Reproduce, character for character, the lines below from the first through the one with "middle tip: (978, 896)". Leave pictures out.

Recorded data
════

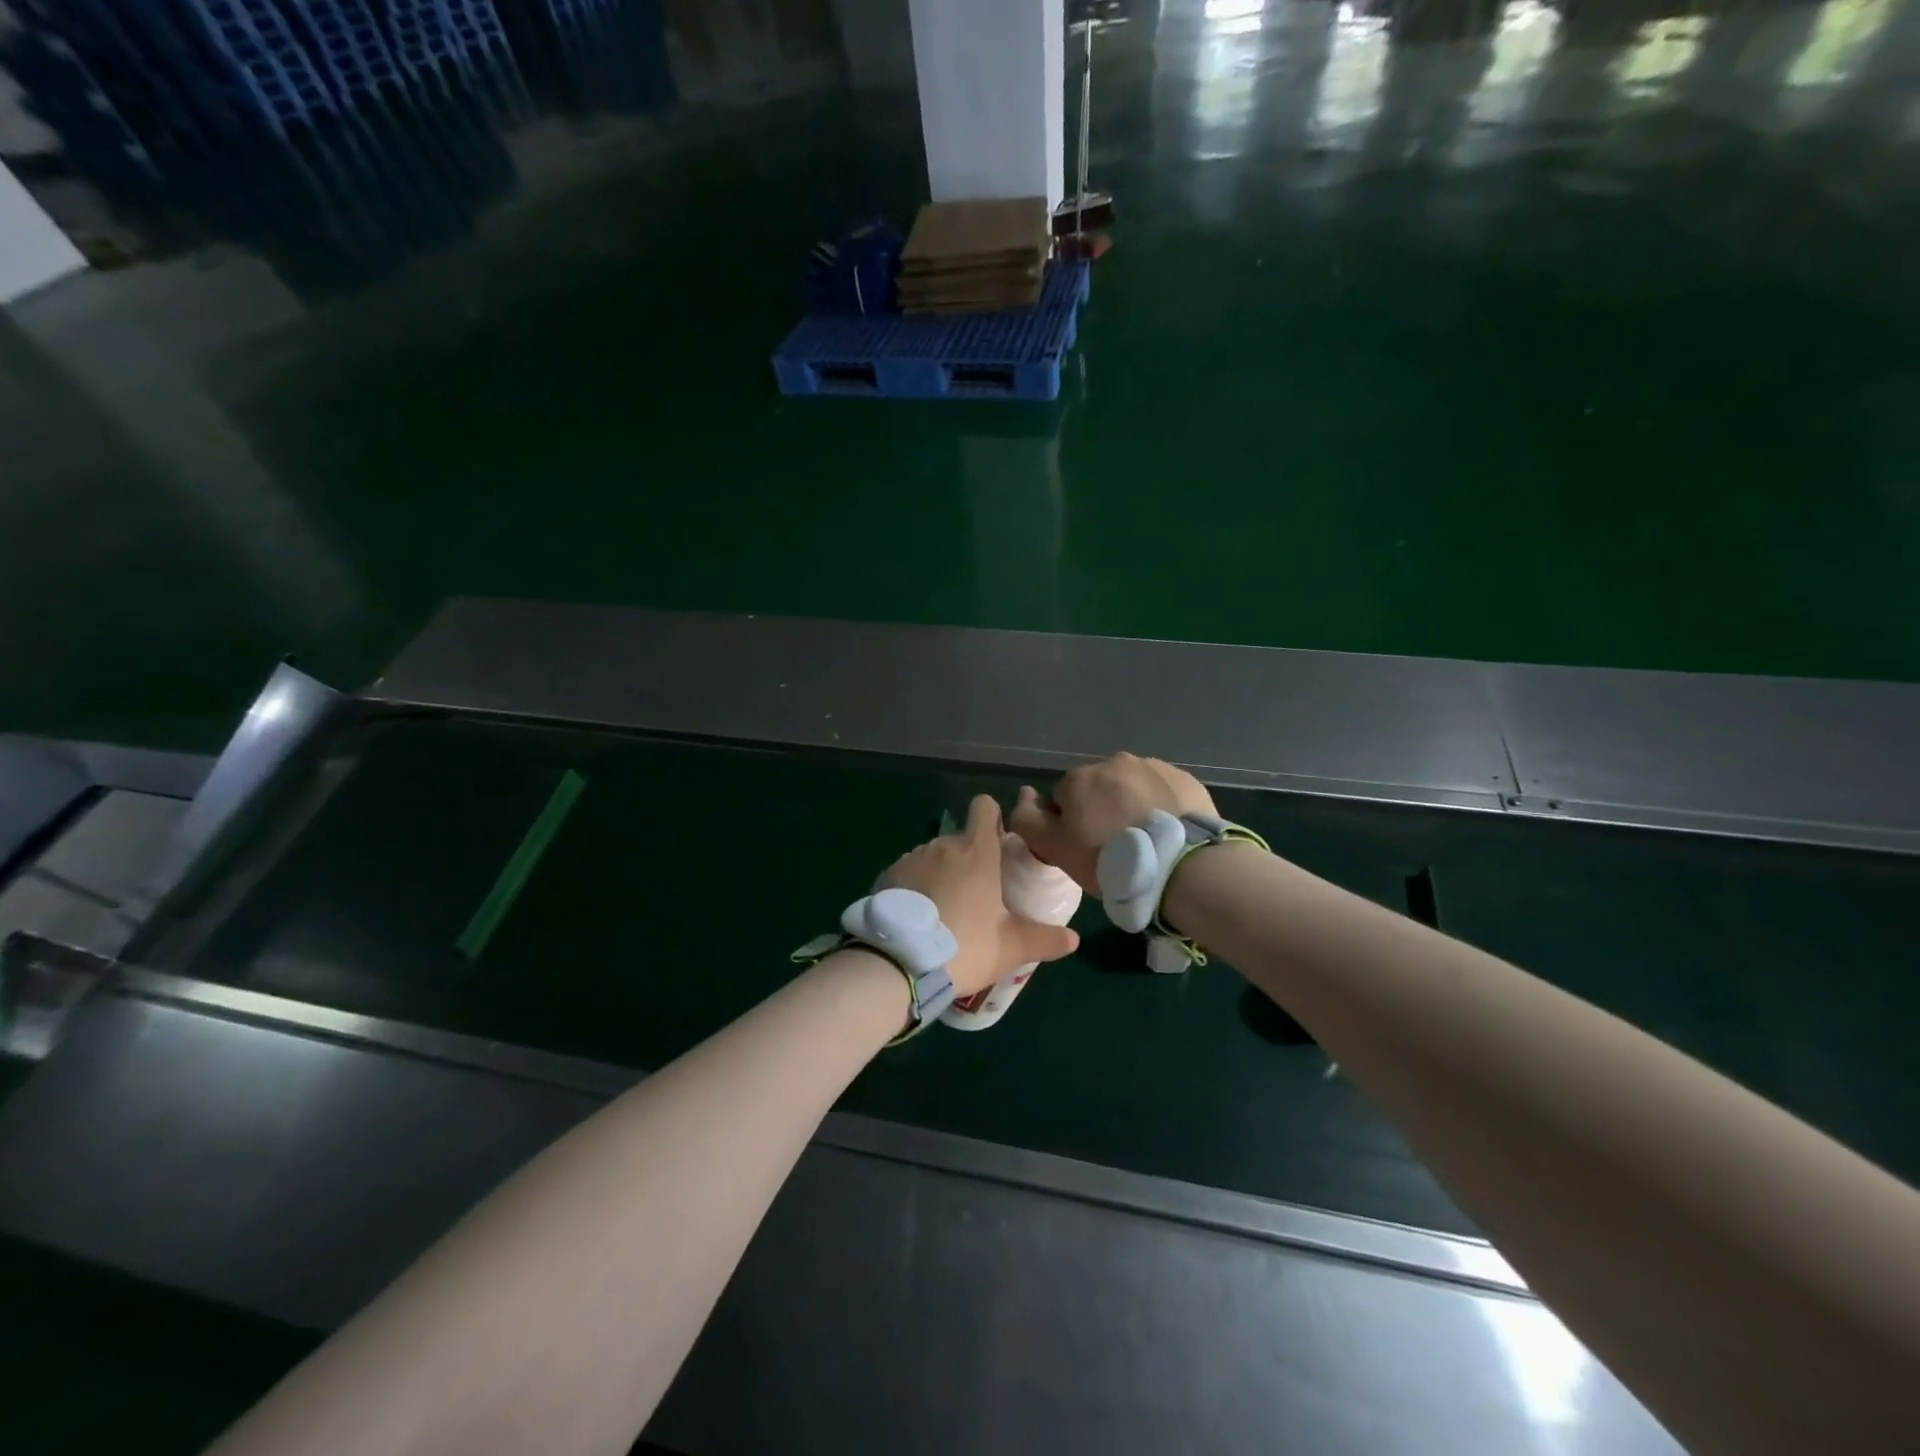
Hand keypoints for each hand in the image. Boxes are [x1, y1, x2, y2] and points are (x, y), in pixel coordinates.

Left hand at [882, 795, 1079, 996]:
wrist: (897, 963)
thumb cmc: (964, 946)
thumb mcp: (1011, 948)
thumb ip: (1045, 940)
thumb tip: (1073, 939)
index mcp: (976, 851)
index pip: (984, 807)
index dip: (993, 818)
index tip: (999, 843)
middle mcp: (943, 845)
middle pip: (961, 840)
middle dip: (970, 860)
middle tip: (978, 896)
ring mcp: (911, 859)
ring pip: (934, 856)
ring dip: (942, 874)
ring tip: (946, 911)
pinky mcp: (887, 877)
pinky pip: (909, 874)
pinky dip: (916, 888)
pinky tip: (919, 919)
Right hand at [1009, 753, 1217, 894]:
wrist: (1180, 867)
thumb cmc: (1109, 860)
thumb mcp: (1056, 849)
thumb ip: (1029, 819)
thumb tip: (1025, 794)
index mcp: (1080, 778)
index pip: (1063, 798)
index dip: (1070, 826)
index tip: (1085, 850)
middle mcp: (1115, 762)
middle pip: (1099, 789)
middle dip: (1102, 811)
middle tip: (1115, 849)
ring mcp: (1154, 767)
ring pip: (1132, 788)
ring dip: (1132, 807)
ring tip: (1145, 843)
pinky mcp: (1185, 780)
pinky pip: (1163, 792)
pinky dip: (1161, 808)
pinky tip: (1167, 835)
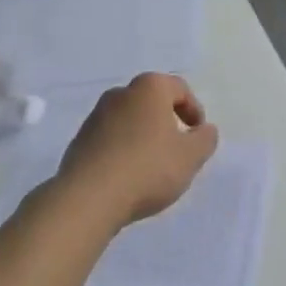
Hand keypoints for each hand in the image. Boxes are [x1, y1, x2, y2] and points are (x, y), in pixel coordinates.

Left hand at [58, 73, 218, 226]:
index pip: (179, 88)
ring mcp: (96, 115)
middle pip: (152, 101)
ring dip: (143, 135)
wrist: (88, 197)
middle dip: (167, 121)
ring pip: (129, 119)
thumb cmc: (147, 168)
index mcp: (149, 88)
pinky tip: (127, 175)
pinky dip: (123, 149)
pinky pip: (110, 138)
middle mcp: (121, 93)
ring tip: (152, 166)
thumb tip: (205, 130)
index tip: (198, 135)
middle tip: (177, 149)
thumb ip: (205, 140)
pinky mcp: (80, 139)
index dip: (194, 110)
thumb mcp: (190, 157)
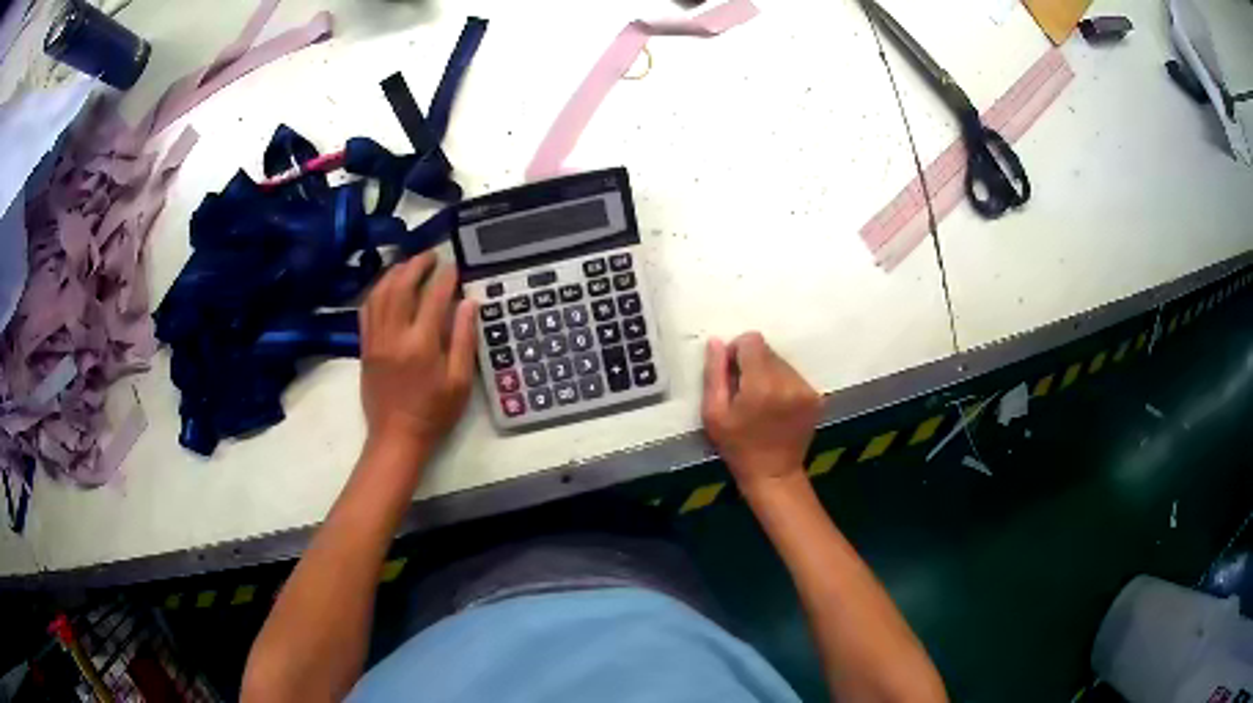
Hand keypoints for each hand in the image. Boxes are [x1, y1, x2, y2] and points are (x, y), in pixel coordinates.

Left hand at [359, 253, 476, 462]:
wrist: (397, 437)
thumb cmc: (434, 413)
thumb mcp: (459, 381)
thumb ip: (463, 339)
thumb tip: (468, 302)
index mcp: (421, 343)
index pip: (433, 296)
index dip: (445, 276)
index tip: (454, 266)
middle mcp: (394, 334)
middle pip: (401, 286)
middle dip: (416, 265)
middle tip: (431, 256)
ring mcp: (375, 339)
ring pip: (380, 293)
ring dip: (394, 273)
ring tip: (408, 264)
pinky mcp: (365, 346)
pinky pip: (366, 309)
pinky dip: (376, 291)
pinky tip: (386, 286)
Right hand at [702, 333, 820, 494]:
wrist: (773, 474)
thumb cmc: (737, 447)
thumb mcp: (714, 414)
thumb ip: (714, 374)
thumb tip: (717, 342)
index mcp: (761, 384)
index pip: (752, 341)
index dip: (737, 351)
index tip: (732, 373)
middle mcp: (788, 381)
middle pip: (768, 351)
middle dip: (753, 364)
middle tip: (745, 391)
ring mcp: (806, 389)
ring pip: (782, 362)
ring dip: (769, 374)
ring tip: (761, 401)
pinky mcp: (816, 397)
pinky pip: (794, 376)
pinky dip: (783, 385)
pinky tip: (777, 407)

════

__Task answer__:
Hand keypoints for each hand in the image. Boxes are [x1, y1, x2, y2] and points are (x, y), in pixel coordinates.

Left hand at [882, 795, 1079, 996]:
wrist: (897, 963)
thumb cmc: (964, 946)
thumb mcp: (1011, 948)
thumb ip: (1045, 940)
thumb tip: (1073, 939)
index mcp: (976, 851)
index pip: (984, 807)
index dip: (993, 818)
index tip: (999, 843)
middle mcp: (943, 845)
middle pip: (961, 840)
middle dip: (970, 860)
middle tip: (978, 896)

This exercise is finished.